Erosive wear characteristics and damage model of polycrystalline diamond compact for enhancing mud pulser rotor

Abstract

The rotor of the mud pulser will suffer severe erosive wear due to long-term scouring by solid particles in drilling mud. An important way to solve this problem is to improve the erosion resistance of the rotor. Polycrystalline diamond compact (PDC) has excellent mechanical properties. To explore the erosive wear characteristics of the PDC for enhancing mud pulser rotor, the influence of the impact angle (30°, 45°, 60°, 75°, and 90°) and diamond grain size (4 μm, 10 μm, 20 μm, and 30 μm) on the erosion rate of the PDC was investigated. The results show that the PDC erosion rate is positively correlated with the impact angle and diamond grain size. When the impact angle is 90° and the diamond grain size is 4 μm, the PDC erosion rate is the smallest, 0.81%, and when the diamond grain size is 30 μm, the PDC erosion rate is the largest, 2.12%. The erosive wear characteristics of the PDC are cobalt removal and diamond grain cutting at a low impact angle. At high-impact angles, there is a micro-fracture of the edge of the diamond grains and an intersection of transverse and radial cracks.
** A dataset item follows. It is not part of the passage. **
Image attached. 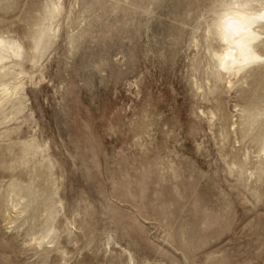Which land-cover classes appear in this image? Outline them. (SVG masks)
I'll list each match as a JSON object with an SVG mask.
<instances>
[{"label": "rangeland", "instance_id": "rangeland-1", "mask_svg": "<svg viewBox=\"0 0 264 264\" xmlns=\"http://www.w3.org/2000/svg\"><path fill=\"white\" fill-rule=\"evenodd\" d=\"M213 6L0 0V264H264V60L215 70Z\"/></svg>", "mask_w": 264, "mask_h": 264}, {"label": "clouds", "instance_id": "clouds-1", "mask_svg": "<svg viewBox=\"0 0 264 264\" xmlns=\"http://www.w3.org/2000/svg\"><path fill=\"white\" fill-rule=\"evenodd\" d=\"M214 0L209 32L214 36L218 50L212 54L215 70L229 74L234 58L244 49L252 54V45L264 38L257 36L256 27L264 26V0ZM260 60V56L254 57Z\"/></svg>", "mask_w": 264, "mask_h": 264}, {"label": "bare ground", "instance_id": "bare-ground-1", "mask_svg": "<svg viewBox=\"0 0 264 264\" xmlns=\"http://www.w3.org/2000/svg\"><path fill=\"white\" fill-rule=\"evenodd\" d=\"M256 34L257 36L264 37V26H257L256 29ZM264 40V38H261L257 40L252 45V54H249L247 49H244L242 52V56H236L234 58V63H233V70L229 74H225V76L229 79V84L231 79H233L235 76L240 75L242 71H244L248 66L255 62H260L264 60V55L260 54V49H259V43ZM3 41L0 39V49L3 47ZM260 56V60H256L254 57L255 56ZM4 60V56L0 52V64H2ZM5 70L3 69L2 66H0V72L2 73V78H4L6 75L3 73ZM21 75V73L19 74ZM27 75V74H25ZM21 86V82H17V86L11 90L10 87H8L7 84H2L0 85V110L4 111L5 105L12 99L14 93L16 90H18ZM261 156L264 157V150L261 152ZM12 210L13 213L16 210V207L12 205Z\"/></svg>", "mask_w": 264, "mask_h": 264}]
</instances>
The fine diamond in PDC is removed, and the coarse diamond in PDC seems to have a trans-granular fracture. An innovative cutting-crack damage model considering the diamond grain sizes and impact angles is proposed based on the erosion damage mechanism, which can better predict the evolving law of the PDC erosion rate. The results provide data support and theoretical guidance for the application of PDCs to enhance erosion resistance rotors.